One day, while a woodcutter was cutting a branch of a tree above a river, his axe fell into the river.
When he began crying, God appeared and asked him, “Why are you crying?”
The woodcutter told Him that he had dropped his axe into water.
God went down into the water and reappeared with a golden axe.
“Is this your axe?”, God asked. The woodcutter said “No”.
God again went down and came up with a silver axe. “Is this your axe?”, God asked.
The wood cutter said “No”. God went down again and came up with an iron axe.
“Is this your axe?”, God asked. The wood cutter said “Yes”.
God was pleased with the man’s honesty and gave him all the three axes.
The woodcutter went home happily. One day while he was walking with his wife along the river, his wife fell into the river.

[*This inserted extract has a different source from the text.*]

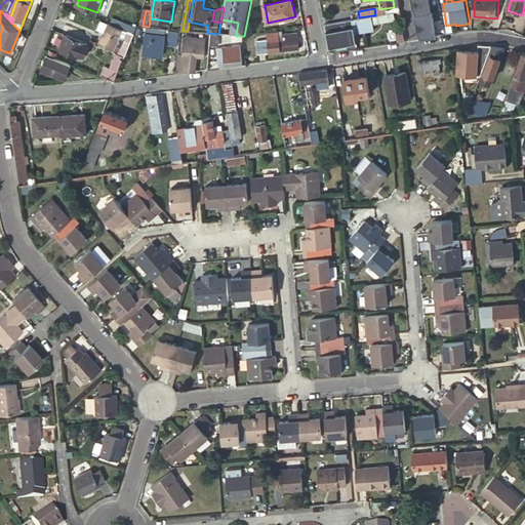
[(359,17),(326,24),(327,34),(336,33),(339,50),(350,48),(350,45),(358,43),(357,33),(374,30),(372,15),(359,17)]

When he began crying, God appeared and asked him, “Why are you crying?”
“My wife has fallen into water” said the woodcutter.
God went down into the water and came up with Jennifer Lopez. “Is this your wife?”, God asked.
“Yes”, he said.
God was furious, “YOOOOOU CHEEEEAT!! Now I am going to curse you……”
The woodcutter quickly said, “Forgive me My Lord. It is all a misunderstanding. If I say ‘No’ to Jennifer Lopez, you will come up with Catherine Zeta Jones. If I also say ‘No’ to her, you will finally come up with my wife and I will say “Yes”. Then you will give all the three to me.
I am a poor man. I will not be able to look after all the three. So that’s why I had. to say ‘Yes’…”
And that’s it my friends. May you have a great and blessed day.